La Nourrice. – Eh bien, courez de ce pas à la cellule de frère Laurence: un mari vous y attend pour faire de vous sa femme. Ah bien! voilà ce fripon de sang qui vous vient aux joues: bientôt elles deviendront écarlates à la moindre nouvelle. Courez à l'église; moi, je vais d'un autre côté, chercher l'échelle par laquelle votre bien-aimé doit grimper jusqu'au nid de l'oiseau, dès qu'il fera nuit noire. C'est moi qui suis la bête de somme, et je m'épuise pour votre plaisir; mais, pas plus tard que ce soir, ce sera vous qui porterez le fardeau. Allons je vais dîner; courez vite à la cellule.

Juliette. – Vite au bonheur suprême!… Honnête nourrice, adieu. (Elles sortent par des côtés différents.)

SCÈNE VI

La cellule de frère Laurence.

Entrent frère Laurence et Roméo.

Laurence. – Veille le ciel sourire à cet acte pieux, et puisse l'avenir ne pas nous le reprocher par un chagrin!

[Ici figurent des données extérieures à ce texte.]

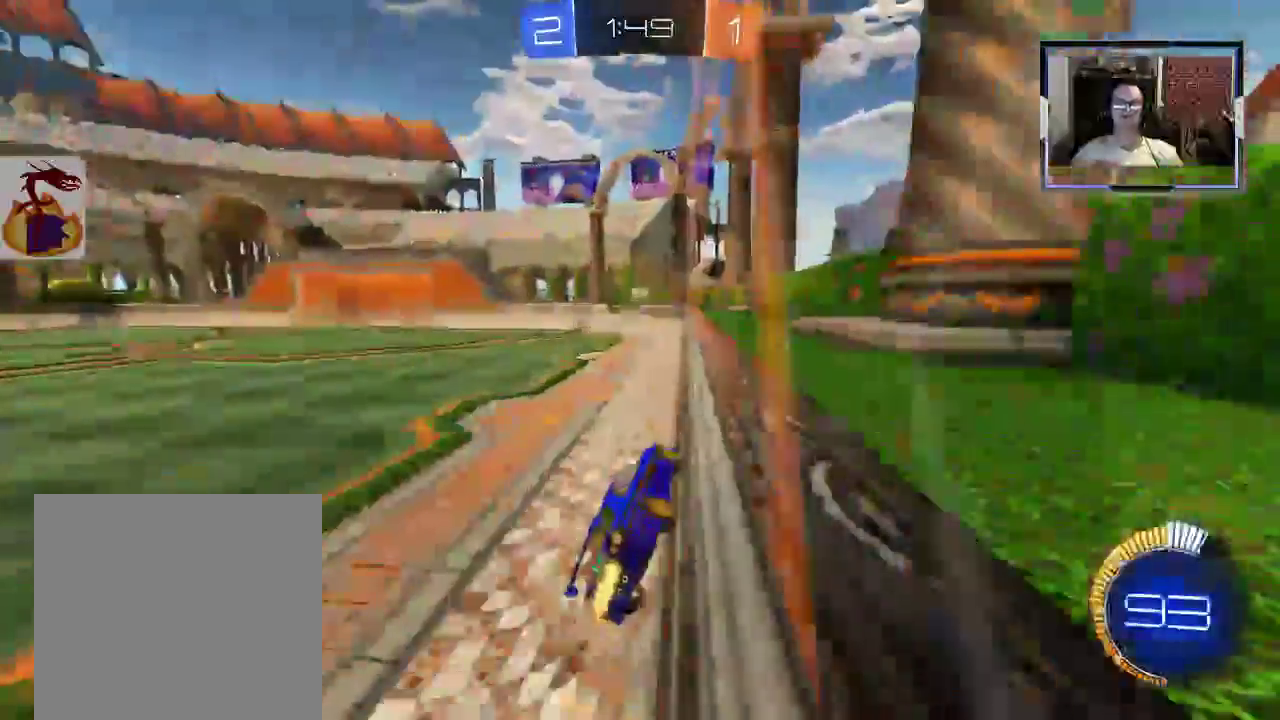
{"buttons": ["R2"], "left_stick": "right", "right_stick": "center", "events": [[300, "left_stick", "right"]]}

Roméo. – Amen! amen! Mais viennent tous les chagrins possibles, ils ne sauraient contrebalancer le bonheur que me donne la plus courte minute passée en sa présence. Joins seulement nos mains avec les paroles saintes, et qu'alors la mort, vampire de l'amour, fasse ce qu'elle ose: c'est assez que Juliette soit mienne!

Laurence. – Ces joies violentes ont des fins violentes, et meurent dans leur triomphe: flamme et poudre, elles se consument en un baiser Le plus doux miel devient fastidieux par sa suavité même, et détruit l'appétit par le goût: aime donc modérément: modéré est l'amour durable: la précipitation n'atteint pas le but plus tôt que la lenteur.

Entre Juliette.

Laurence. – Voici la dame! Oh! jamais un pied aussi léger n'usera la dalle éternelle: les amoureux pourraient chevaucher sur ces fils de la Vierge qui flottent au souffle ardent de l'été, et ils ne tomberaient pas: si légère et toute vanité!

Juliette. – Salut à mon vénérable confesseur!

Laurence. – Roméo te remerciera pour nous deux, ma fille.

Juliette. – Je lui envoie le même salut! Sans quoi ses remerciements seraient immérités.

Roméo. – Ah! Juliette, si ta joie est à son comble comme la mienne, et si, plus habile que moi, tu peux la peindre, alors parfume de ton haleine l'air qui nous entoure, et que la riche musique de ta voix exprime le bonheur idéal que nous fait ressentir à tous deux une rencontre si chère.

Juliette. – Le sentiment, plus riche en impressions qu'en paroles, est fier de son essence, et non des ornements: indigents sont ceux qui peuvent compter leurs richesses; mais mon sincère amour est parvenu à un tel excès que je ne saurais évaluer la moitié de mes trésors.

Laurence. – Allons, venez avec moi, et nous aurons bientôt fait; sauf votre bon plaisir, je ne vous laisserai seuls que quand la sainte Église vous aura incorporés l'un à l'autre. (Ils sortent.)